Was für den ID.5 spricht und vor allem für das Sportabzeichen GTX, das ist der spontane und lineare Antritt, der mit den zwei Motoren natürlich nochmal mehr Punch bietet und mit dem Allrad auch noch besser auf die Straße kommt. Für die Generation E mag das selbstverständlich sein – wegen der gut sechs Sekunden von 0 auf 100 bekommt dort keiner mehr Herzrasen. Doch wer sonst Tiguan fährt und den auch noch vollgeladen hat, der ist überrascht, wie flott dieser 2,5-Tonner in Fahrt kommt. Um wenigstens ein bisschen aus der Reihe zu schlagen und ein wenig Sportsgeist auf die Electric Avenue zu bringen, ziehen die Niedersachsen erst bei 180 km/h den Stecker. So bekommt das SUV gar vollends ein Happyend.

Gegen den ID.5 spricht sein Gewicht, das auch der stärkste E-Motor nicht komplett kompensieren kann. Ja, die MEB-Modelle sind ungewöhnlich handlich, und natürlich macht der Fahrdynamikregler einen prima Job, in dem er alle elektronischen Regelsysteme orchestriert und immer für maximalen Grip der 21-Zöller sorgt. Der tiefe Schwerpunkt ist auch kein Schaden. Doch die mehr als zwei Tonnen lasten schwer auf der Straße und bringen sich vor allem auf kurvigen Strecken doch ein wenig in Erinnerung.

Mit Betriebssystem 3.0

Weil Sportlichkeit und Fahrdynamik aber ohnehin an Bedeutung verlieren, wird es den ID5 nicht nur als GTX geben. Wem 160 km/h reichen, wer 30 Kilometer weiter fahren will und wer auf den kleinen Akku verzichten kann, der bekommt den ID5 auch mit 170 oder 204 PS.

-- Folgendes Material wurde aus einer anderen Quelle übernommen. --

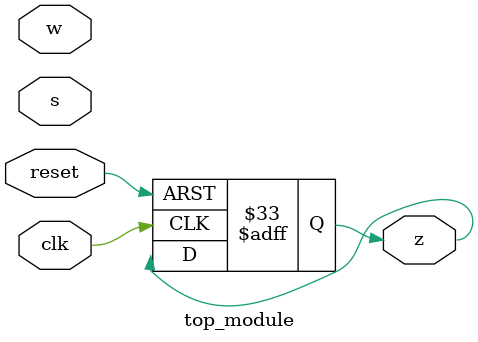
<source format=sv>
module top_module (
    input clk,
    input reset,
    input s,
    input w,
    output reg z
);

reg [3:0] state;
parameter A = 4'd0, B = 4'd1, C = 4'd2, S10 = 4'd3, S11 = 4'd4, S20 = 4'd5, S21 = 4'd6, S22 = 4'd7;

always @(posedge clk or posedge reset) begin
    if (reset) begin
        state <= A;
        z <= 1'b0;
    end
    else begin
        case (state)
            A: begin
                if (s) state <= B;
                else state <= state;
            end
            B: begin
                if (w) state <= S11;
                else state <= S10;
            end
            C: begin
                if (w) state <= S11;
                else state <= S10;
            end
            S10: begin
                if (w) state <= S21;
                else state <= S20;
            end
            S11: begin
                if (w) state <= S22;
                else state <= S21;
            end
            S20: begin
                state <= B;
            end
            S21: begin
                if (w) state <= C;
                else state <= B;
            end
            S22: begin
                if (w) state <= B;
                else state <= C;
            end
            default: state <= A;
        endcase
    end
end

endmodule

</source>
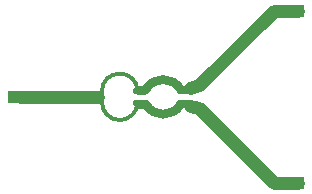
<source format=gbr>
%TF.GenerationSoftware,KiCad,Pcbnew,9.0.4*%
%TF.CreationDate,2025-10-05T17:18:12-07:00*%
%TF.ProjectId,Wilkinson PD,57696c6b-696e-4736-9f6e-2050442e6b69,rev?*%
%TF.SameCoordinates,Original*%
%TF.FileFunction,Copper,L1,Top*%
%TF.FilePolarity,Positive*%
%FSLAX46Y46*%
G04 Gerber Fmt 4.6, Leading zero omitted, Abs format (unit mm)*
G04 Created by KiCad (PCBNEW 9.0.4) date 2025-10-05 17:18:12*
%MOMM*%
%LPD*%
G01*
G04 APERTURE LIST*
G04 Aperture macros list*
%AMRoundRect*
0 Rectangle with rounded corners*
0 $1 Rounding radius*
0 $2 $3 $4 $5 $6 $7 $8 $9 X,Y pos of 4 corners*
0 Add a 4 corners polygon primitive as box body*
4,1,4,$2,$3,$4,$5,$6,$7,$8,$9,$2,$3,0*
0 Add four circle primitives for the rounded corners*
1,1,$1+$1,$2,$3*
1,1,$1+$1,$4,$5*
1,1,$1+$1,$6,$7*
1,1,$1+$1,$8,$9*
0 Add four rect primitives between the rounded corners*
20,1,$1+$1,$2,$3,$4,$5,0*
20,1,$1+$1,$4,$5,$6,$7,0*
20,1,$1+$1,$6,$7,$8,$9,0*
20,1,$1+$1,$8,$9,$2,$3,0*%
G04 Aperture macros list end*
%TA.AperFunction,EtchedComponent*%
%ADD10C,0.728980*%
%TD*%
%TA.AperFunction,EtchedComponent*%
%ADD11C,1.066800*%
%TD*%
%TA.AperFunction,EtchedComponent*%
%ADD12C,0.200000*%
%TD*%
%TA.AperFunction,EtchedComponent*%
%ADD13C,0.365760*%
%TD*%
%TA.AperFunction,EtchedComponent*%
%ADD14C,0.777240*%
%TD*%
%TA.AperFunction,SMDPad,CuDef*%
%ADD15R,1.064260X1.064260*%
%TD*%
%TA.AperFunction,SMDPad,CuDef*%
%ADD16R,1.066800X1.066800*%
%TD*%
%TA.AperFunction,SMDPad,CuDef*%
%ADD17C,1.066800*%
%TD*%
%TA.AperFunction,SMDPad,CuDef*%
%ADD18RoundRect,0.135001X-0.185039X-0.135001X0.185039X-0.135001X0.185039X0.135001X-0.185039X0.135001X0*%
%TD*%
%TA.AperFunction,Conductor*%
%ADD19C,1.066800*%
%TD*%
G04 APERTURE END LIST*
D10*
%TO.C,WPD1*%
X164825040Y-78511800D02*
X165407970Y-78511800D01*
X164826950Y-77289660D02*
X165364160Y-77299820D01*
D11*
X169204640Y-77114400D02*
X170017440Y-76928980D01*
X169204640Y-78689200D02*
X170017440Y-78874620D01*
D12*
X168631040Y-78251400D02*
X169321040Y-78251400D01*
X169321040Y-78771400D01*
X168631040Y-78771400D01*
X168631040Y-78251400D01*
%TA.AperFunction,EtchedComponent*%
G36*
X168631040Y-78251400D02*
G01*
X169321040Y-78251400D01*
X169321040Y-78771400D01*
X168631040Y-78771400D01*
X168631040Y-78251400D01*
G37*
%TD.AperFunction*%
X168645840Y-77032200D02*
X169335840Y-77032200D01*
X169335840Y-77552200D01*
X168645840Y-77552200D01*
X168645840Y-77032200D01*
%TA.AperFunction,EtchedComponent*%
G36*
X168645840Y-77032200D02*
G01*
X169335840Y-77032200D01*
X169335840Y-77552200D01*
X168645840Y-77552200D01*
X168645840Y-77032200D01*
G37*
%TD.AperFunction*%
D13*
X161771249Y-77444600D02*
G75*
G02*
X164785039Y-77444600I1506895J0D01*
G01*
X164785040Y-78359000D02*
G75*
G02*
X161771248Y-78359000I-1506896J-1D01*
G01*
D14*
X165493700Y-77273150D02*
G75*
G02*
X168431334Y-77273140I1468820J-848020D01*
G01*
X168431333Y-78530450D02*
G75*
G02*
X165493705Y-78530446I-1468813J848020D01*
G01*
%TD*%
D15*
%TO.P,U3,1,port1*%
%TO.N,Net-(U3-port1)*%
X154304967Y-77901800D03*
%TD*%
D16*
%TO.P,WPD1,1,In*%
%TO.N,Net-(U3-port1)*%
X161421999Y-77901800D03*
D17*
%TO.P,WPD1,2,PD1*%
%TO.N,Net-(U2-port2)*%
X170017440Y-76928980D03*
%TO.P,WPD1,3,PD2*%
%TO.N,Net-(U1-port3)*%
X170017440Y-78874620D03*
D18*
%TO.P,WPD1,4,R1*%
%TO.N,unconnected-(WPD1-R1-Pad4)*%
X164785040Y-77391768D03*
%TO.P,WPD1,5,R1*%
%TO.N,unconnected-(WPD1-R1-Pad5)*%
X164785040Y-78411832D03*
%TO.P,WPD1,6,R2*%
%TO.N,unconnected-(WPD1-R2-Pad6)*%
X168431337Y-77391768D03*
%TO.P,WPD1,7,R2*%
%TO.N,unconnected-(WPD1-R2-Pad7)*%
X168431337Y-78411832D03*
%TD*%
D15*
%TO.P,U2,1,port2*%
%TO.N,Net-(U2-port2)*%
X178374040Y-70604380D03*
%TD*%
%TO.P,U1,1,port3*%
%TO.N,Net-(U1-port3)*%
X178374040Y-85199220D03*
%TD*%
D19*
%TO.N,Net-(U3-port1)*%
X161417033Y-77901800D02*
X154863800Y-77901800D01*
%TO.N,Net-(U1-port3)*%
X170017440Y-78874620D02*
X176342040Y-85199220D01*
X176342040Y-85199220D02*
X178374040Y-85199220D01*
%TO.N,Net-(U2-port2)*%
X170017440Y-76928980D02*
X176342040Y-70604380D01*
X176342040Y-70604380D02*
X178374040Y-70604380D01*
%TD*%
M02*

</source>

Der ID.5 wird ab Werk mit dem Betriebssystem 3.0 geliefert und bald sogar mit 3.1, das bei den anderen ID-Modellen erst noch aufgespielt werden muss. Es bietet eine verständigere Sprachsteuerung und schlauere Assistenten, die sich zum Beispiel komplizierte Parkmanöver merken oder beim Spurwechsel auf Schwarmintelligenz setzen; zugleich wird auch das Laden schneller und unkomplizierter. VW erspart den Kunden künftig die Anmeldung und schaltet die entsprechenden Säulen per „Plug&Charge“ frei.

Zwar geht es beim ID5 in erster Linie um Eleganz und L ifestyle. Trotzdem ringen die Wolfsburger der schnellen Silhouette auch einen praktischen Vorteil ab: Weil das flache Heck den cw-Wert drückt, steigt die Reichweite und mit der gleichen Batterie schafft der ID.5 immerhin 15 Kilometer mehr.